“Proud to be an American.” We hear this phrase so often, and yet, do we really know what it means? What, exactly, does it mean to be called an American? Are Americans set apart solely because of their citizenship or are there a certain set of beliefs - an American ideal - that makes us unique? Or perhaps, as suggested by some, we, the inhabitants of the United States, all possess a distinctive, risk-taking gene somewhere within our DNA that provided us with the motivation to leave everything we had ever known and start anew in a foreign land – namely, the United States of America.
The American legacy, one of heroic accomplishments and courageous feats far exceeding anybody’s expectations, is not one to be reckoned with. And yet, the fact remains that we are a nation of immigrants. There is nobody – not even the Native Americans – who/whose ancestors did not emigrate here from a foreign country at some point in time. Knowing this, some have been led to believe that anyone and everyone who lives in the US possesses the same distinctive, risk-taking gene somewhere within their genetic makeup. Perhaps somewhere within our DNA there exists a gene that motivated us all to leave our homes, take a risk, and start fresh here in the United States. But on the other hand, is it really possible that an entire nation made up of people of all different ethnic and racial backgrounds would share the same distinctive gene within their genetic makeup? After all, what are the chances of that happening? And even if that were true, a stable country with a functional government would never be able to succeed if it was based entirely off of daring, risk-taking people.

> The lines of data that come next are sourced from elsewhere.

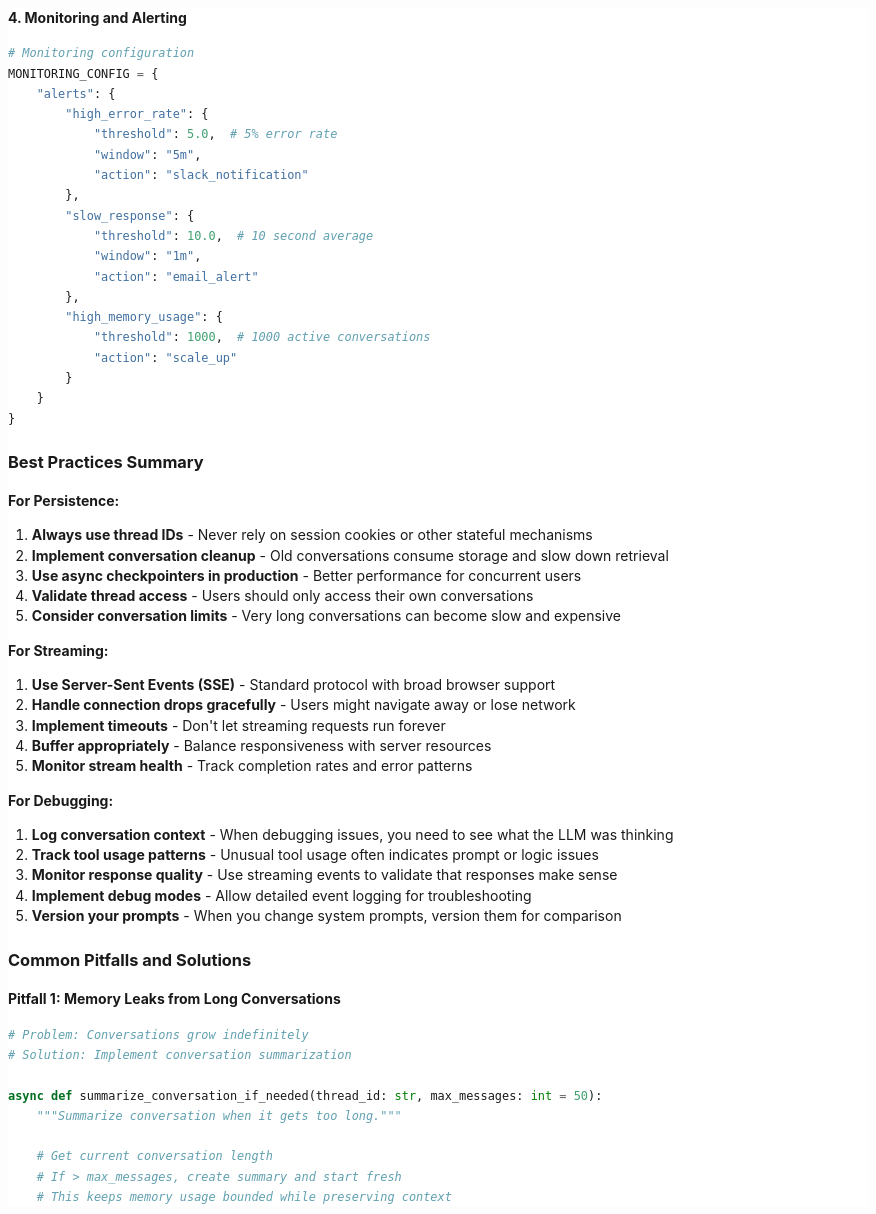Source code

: **4. Monitoring and Alerting**
```python
# Monitoring configuration
MONITORING_CONFIG = {
    "alerts": {
        "high_error_rate": {
            "threshold": 5.0,  # 5% error rate
            "window": "5m",
            "action": "slack_notification"
        },
        "slow_response": {
            "threshold": 10.0,  # 10 second average
            "window": "1m", 
            "action": "email_alert"
        },
        "high_memory_usage": {
            "threshold": 1000,  # 1000 active conversations
            "action": "scale_up"
        }
    }
}
```

### Best Practices Summary

**For Persistence:**

1. **Always use thread IDs** - Never rely on session cookies or other stateful mechanisms
2. **Implement conversation cleanup** - Old conversations consume storage and slow down retrieval
3. **Use async checkpointers in production** - Better performance for concurrent users
4. **Validate thread access** - Users should only access their own conversations
5. **Consider conversation limits** - Very long conversations can become slow and expensive

**For Streaming:**

1. **Use Server-Sent Events (SSE)** - Standard protocol with broad browser support
2. **Handle connection drops gracefully** - Users might navigate away or lose network
3. **Implement timeouts** - Don't let streaming requests run forever
4. **Buffer appropriately** - Balance responsiveness with server resources
5. **Monitor stream health** - Track completion rates and error patterns

**For Debugging:**

1. **Log conversation context** - When debugging issues, you need to see what the LLM was thinking
2. **Track tool usage patterns** - Unusual tool usage often indicates prompt or logic issues
3. **Monitor response quality** - Use streaming events to validate that responses make sense
4. **Implement debug modes** - Allow detailed event logging for troubleshooting
5. **Version your prompts** - When you change system prompts, version them for comparison

### Common Pitfalls and Solutions

**Pitfall 1: Memory Leaks from Long Conversations**
```python
# Problem: Conversations grow indefinitely
# Solution: Implement conversation summarization

async def summarize_conversation_if_needed(thread_id: str, max_messages: int = 50):
    """Summarize conversation when it gets too long."""
    
    # Get current conversation length
    # If > max_messages, create summary and start fresh
    # This keeps memory usage bounded while preserving context
```
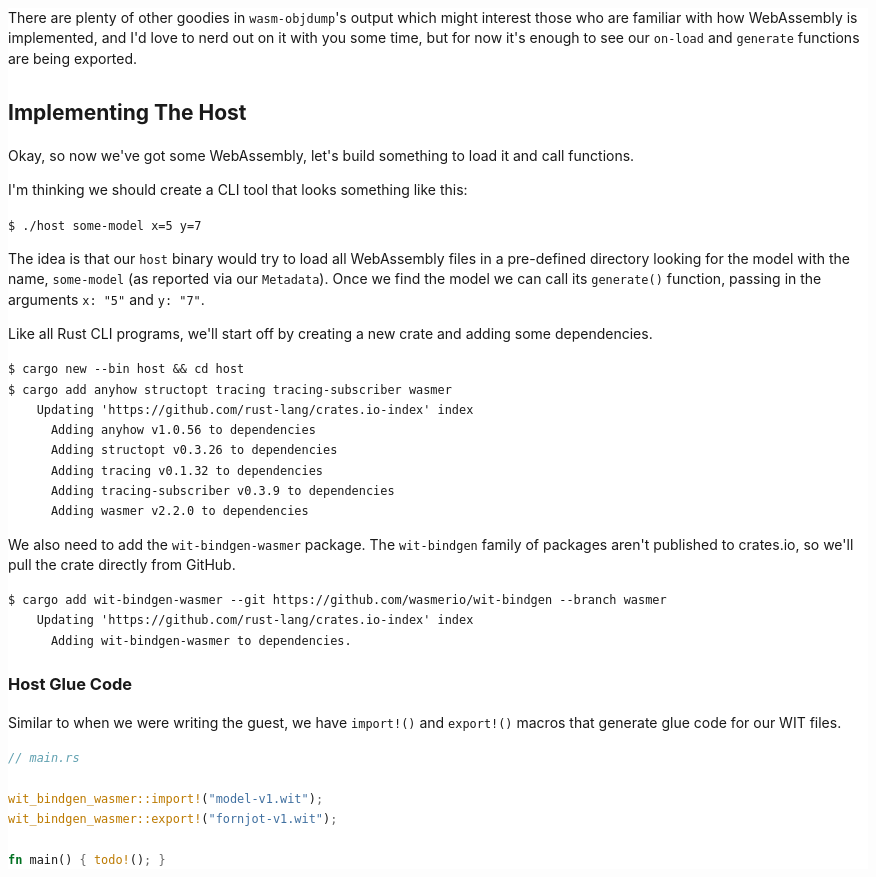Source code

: There are plenty of other goodies in `wasm-objdump`'s output which might
interest those who are familiar with how WebAssembly is implemented, and I'd
love to nerd out on it with you some time, but for now it's enough to see our
`on-load` and `generate` functions are being exported.

## Implementing The Host

Okay, so now we've got some WebAssembly, let's build something to load it and
call functions.

I'm thinking we should create a CLI tool that looks something like this:

```console
$ ./host some-model x=5 y=7
```

The idea is that our `host` binary would try to load all WebAssembly files in
a pre-defined directory looking for the model with the name, `some-model` (as
reported via our `Metadata`). Once we find the model we can call its
`generate()` function, passing in the arguments `x: "5"` and `y: "7"`.

Like all Rust CLI programs, we'll start off by creating a new crate and adding
some dependencies.

```console
$ cargo new --bin host && cd host
$ cargo add anyhow structopt tracing tracing-subscriber wasmer
    Updating 'https://github.com/rust-lang/crates.io-index' index
      Adding anyhow v1.0.56 to dependencies
      Adding structopt v0.3.26 to dependencies
      Adding tracing v0.1.32 to dependencies
      Adding tracing-subscriber v0.3.9 to dependencies
      Adding wasmer v2.2.0 to dependencies
```

We also need to add the `wit-bindgen-wasmer` package. The `wit-bindgen` family
of packages aren't published to crates.io, so we'll pull the crate directly
from GitHub.

```console
$ cargo add wit-bindgen-wasmer --git https://github.com/wasmerio/wit-bindgen --branch wasmer
    Updating 'https://github.com/rust-lang/crates.io-index' index
      Adding wit-bindgen-wasmer to dependencies.
```

### Host Glue Code

Similar to when we were writing the guest, we have `import!()` and `export!()`
macros that generate glue code for our WIT files.

```rs
// main.rs

wit_bindgen_wasmer::import!("model-v1.wit");
wit_bindgen_wasmer::export!("fornjot-v1.wit");

fn main() { todo!(); }
```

On the contrary, there are those who believe that Americans of foreign birth or origin may bear some form of allegiance to their home country rather than full loyalty to America. President Woodrow Wilson himself regarded “hyphenated Americans” with suspicion, saying "Any man who carries a hyphen about with him carries a dagger that he is ready to plunge into the vitals of this Republic whenever he gets ready." But who says that one can’t be an American and sympathetic to one’s homeland at the same time? We came to America to seek out the opportunity to succeed, the prospect of living a better life than we may have been able to live had we stayed in our home country. Furthermore, if we prejudice against “hyphenated Americans,” then aren’t we basically prejudicing against our founding fathers and all first generation Americans who came here and started the nation in the first place? Who then, is a true American?
But perhaps there is no need for one to possess a certain gene or be born in the USA in order to be an American. The fact remains that we are a nation of immigrants; one of many cultures, languages, races, and ethnicities (as previously stated). Our diversity and the risk we took in coming here to the USA sets us apart from all others, whether or not we share the same DNA strand or were born here.